Can you point me to an article you write about these numbers? To me I feel Miles is going to be one of those generation characters so even with 2800 copies that’s low compared to his potential fan base. But I’d love to read your thinking behind it.

Joseph Overaitis January 12, 2022 - 10:55 pm

Jason

Welcome to the boards. On these boards I am always looking at the numbers.

https://blog.gocollect.com/the-impact-of-changing-demographics-comic-book-investing/

In that article I looked at the changing demographics in comics and how the population is aging. In that part I analyzed some numbers that people should be aware of when it comes to collectors. Miles was analyzed in that article but it also has a link to another article I looked at Miles numbers.

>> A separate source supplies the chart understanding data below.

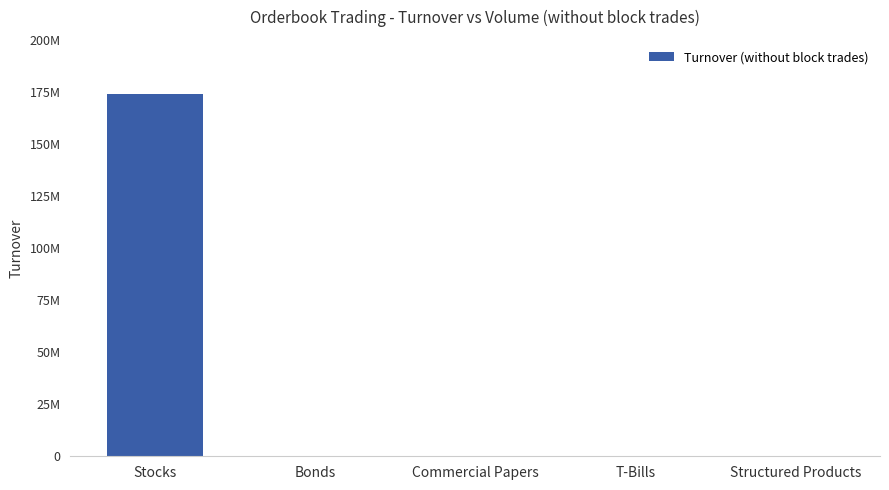

At which category does the chart reach its peak across all series?

Stocks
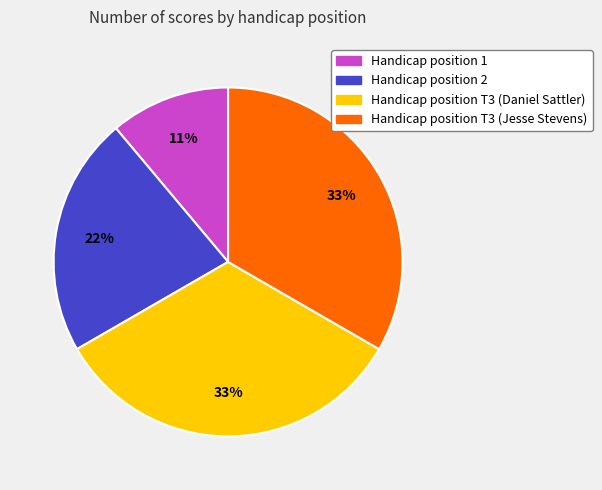

To the nearest percent, what is the difference between the largest and smallest slice percentages?

22%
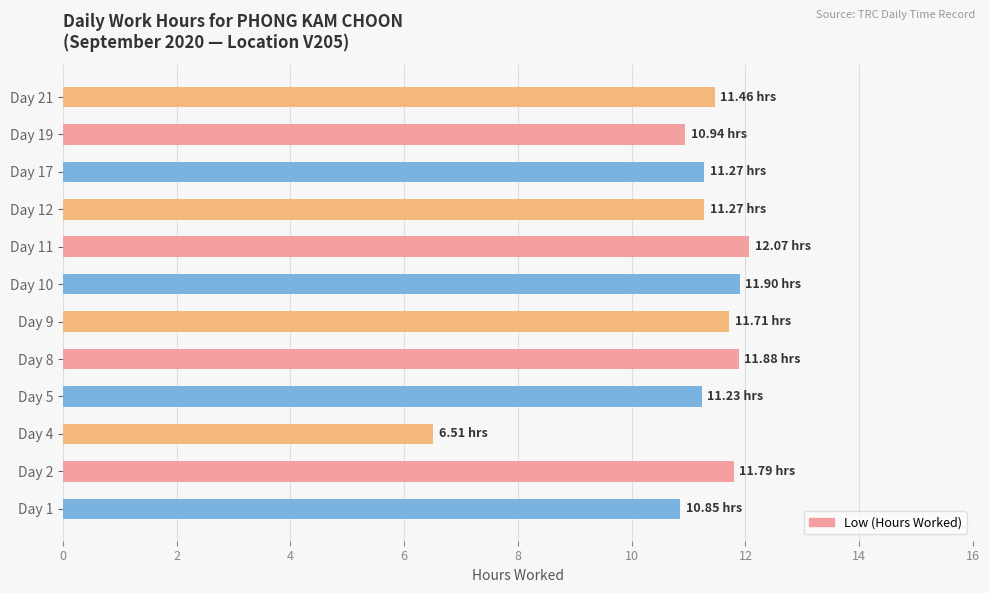

What is the difference between the second highest and minimum values?

5.4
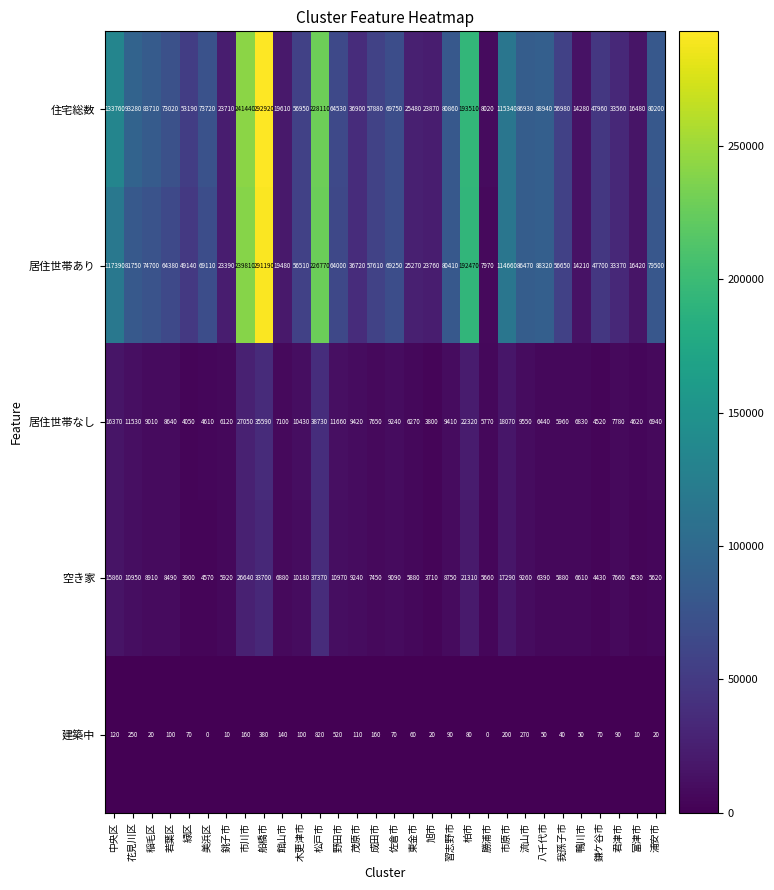

The 住宅総数 series shows 86930 at 流山市. True or false?

True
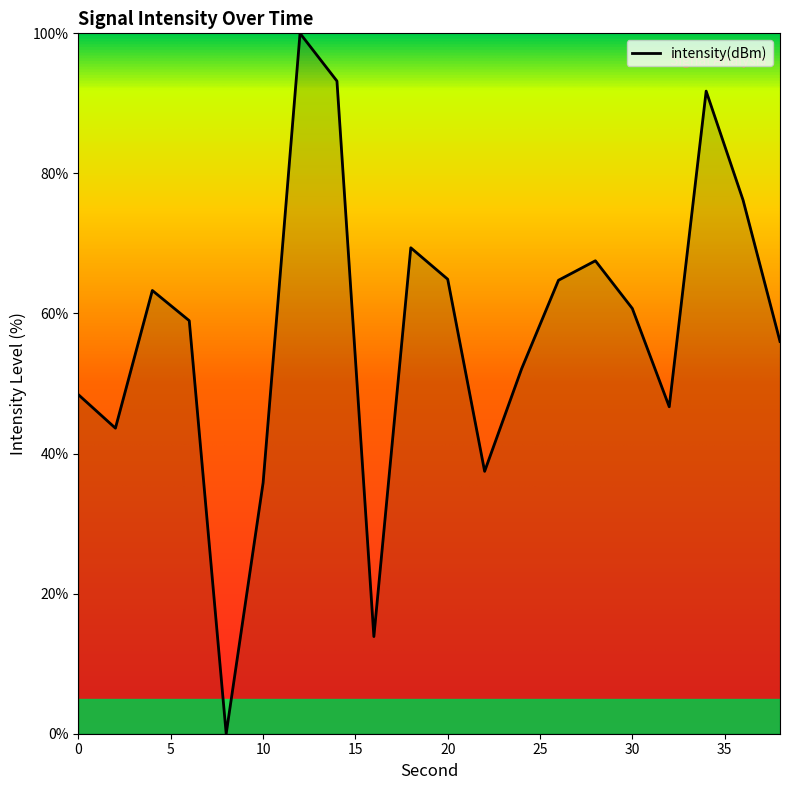

True or false: there are more than 0 points higher than both neighbors.

True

https://blog.gocollect.com/6-month-review-ultimate-fallout-4-ive-changed-my-mind/

Here is where I reviewed a person who changed his mind on buying UF4. I looked at the numbers to see what changed his mind beyond the selling prices.

Jason what always scares me is the numbers. Less younger fans buying this book scares me. An older population of collectors versus a younger book that they may not have an interest beyond his MCU potential scares me. I agree that he is a generational character but one has to ask who are holding those books and what are they waiting for? Most I know are waiting for the MCU payday,but will that mean a long term success for the book. I am seeing those same people now buying the first appearance of SpiderGwen too. These people are looking to make a killing. Everyone is grading their books but what scares me is what happens if they start to flood the market. The baseball card craze i too bought all those cards but the problem I had was when EVERYONE went to sell them. Cards I purchased for hundreds were not worth much anymore. What is a great feature too on the site is you can see if a book sells again. I mean the same book. I have seen people flip this book quickly and it makes me again wonder. This is a book that might be a nice part of your portfolio but be wary of investing in it to the point it makes up a large part. In articles I post I mention diversification of your comic book investment portfolio and people read one recommendation and assume I am against a book. UF4 to me is being placed as a blue chip stock that can not lose its value and will only go up. That is what scares me.

Joseph Overaitis January 11, 2022 - 10:11 am

PS Jack

You may want to read my upcoming article on grading where I talked with the president of CGC. Great insight on grading and books.

Reply
spidertim January 11, 2022 - 11:54 pm

excellent advice on this article!

Reply
Joseph Overaitis January 12, 2022 - 10:31 pm

Thank you. We try to put forth good articles that will help our readers.